Systeme und ihr Umfeld

Biometrie

Weder Allheilmittel noch Placebo

Von Astrid Albrecht, Bonn

Erst hochgelobt, dann grob verurteilt – wie steht es um die "Zauberformel" Biometrie? Eine realistische Bestandsaufnahme erfordert differenzierte Sichtweisen, die neben dem Bestreben nach höchstmöglicher Sicherheit auch die Anforderungen des konkreten Einsatzszenarios nicht außer Acht lässt. Eine Bestandsaufnahme.

Die biometrische Szene hierzulande und weltweit macht zurzeit ein Wechselbad der Gefühle durch. Da hieß es vor allem nach dem 11. September 2001, jetzt endlich sei die Zeit der großflächigen Anwendungen gekommen, die Biometrie aus den Kinderschuhen der Pilotprojekte endgültig entwachsen. Biometrie als Wunderwaffe gegen den internationalen Terrorismus? Die erste Aufregung um neue Einsatzmöglichkeiten, die ohne Zweifel bestehen, legte sich schnell wieder, nachdem man sich die Zeit nahm, über den Tellerrand der "Biometrics as cure-all" im Sinne einer omnipotenten Lösung für alle nur denkbaren Sicherheitsfragen hinauszuschauen.

Die Rückkehr zur Sachlichkeit und die Abkehr von reinen Marketingveranstaltungen erfolgte spätestens, als sowohl auf (potenzieller) Betreiber- als auch auf Anbieterseite der Realitätssinn zurückkehrte und begonnen wurde, das zu tun, was sich bei der Lösung von Sicherheitsproblemen aller Art bewährt hat: Chancen und Risiken neuer Technik und ihrer Anwendungen sorgfältig abzuwägen und alle relevanten Aspekte mit einzubeziehen, um schließlich eine realistische Kosten-Nutzen-Abschätzung durchführen zu können.

Dies mündete vielerorts, nicht nur in Deutschland, in Projekte, die unter anderem die Machbarkeit eines Einsatzes der unterschiedlichen biometrischen Systeme in Bereichen wie der Grenzkontrolle und Überprüfung von Ausweisdokumenten zum Ziel haben. In Deutschland erfolgt dies vor allem auf der Grundlage der seit Anfang 2002 geltenden neuen Regelungen in Pass- und Personalausweisgesetz. Demnach dürfen diese Dokumente neben Lichtbild und Unterschrift nun auch weitere biometrische Merkmale von "Fingern oder Händen oder Gesicht" enthalten. Das Lichtbild, die Unterschrift und die weiteren biometrischen Merkmale dürfen auch in mit Sicherheitsverfahren verschlüsselter Form in den Pass eingebracht werden. Die Details sind jedoch noch offen und müssen durch ein weiteres Bundesgesetz geregelt werden. Dieses soll die Einzelheiten der biometrischen Merkmale und die Einbringung von Merkmalen und Angaben in verschlüsselter Form sowie die Art ihrer Speicherung, ihrer sonstigen Verarbeitung und ihrer Nutzung regeln.
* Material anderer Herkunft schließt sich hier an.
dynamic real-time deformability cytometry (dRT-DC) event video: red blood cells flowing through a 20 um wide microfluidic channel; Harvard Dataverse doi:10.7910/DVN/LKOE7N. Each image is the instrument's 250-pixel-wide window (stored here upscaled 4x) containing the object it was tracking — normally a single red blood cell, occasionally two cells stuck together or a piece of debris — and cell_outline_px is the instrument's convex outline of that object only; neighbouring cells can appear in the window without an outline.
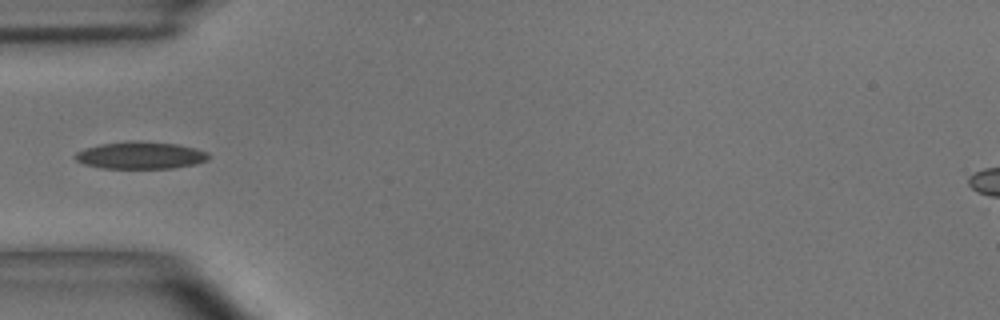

Im März 2002 hatten die Abschlussberichte des durch TeleTrusT initiierten Projekts BioTrusT [1] nachdrücklich gezeigt, dass die Implementierung biometrischer Verfahren in Bereichen, in denen bisher andere Authentifizierungsmethoden verwendet wurden, ein durchaus komplexer Vorgang ist. Der bloße Verzicht auf die "ach-so-lästige" und in vielen Anwendungen nicht hinreichend sichere PIN und die statt dessen erfolgende Installation eines biometrischen Verfahrens, genügen eben nicht, um der bestehenden Probleme Herr zu werden.

BioTrusT hatte sich schwerpunktmäßig mit Bank-Anwendungen befasst und war in einer Studie zum Einsatz von Biometrie in Verbindung mit der EC-Karte am Geldautomaten zum Ergebnis gekommen, dass der Wechsel des Authentifizierungsmechanismus erhebliche Folgeaspekte nach sich zieht, die nicht von jetzt auf gleich zu lösen sind (vgl. S. 26). Dies beginnt bei der Ausgabe von EC-Karten und ihrer Personalisierung auf den Berechtigten, wo bislang PIN-Briefe verschickt und allenfalls die Karten im Geldinstitut persönlich abgeholt werden. Notwendige Veränderungen der Sicherungsinfrastukturen, sorgfältige Umsetzung von datenschutzrechtlichen Vorgaben sowie Beachtung auch von verbraucherschutzbezogenen Forderungen sind nur einige der entscheidenden Aspekte.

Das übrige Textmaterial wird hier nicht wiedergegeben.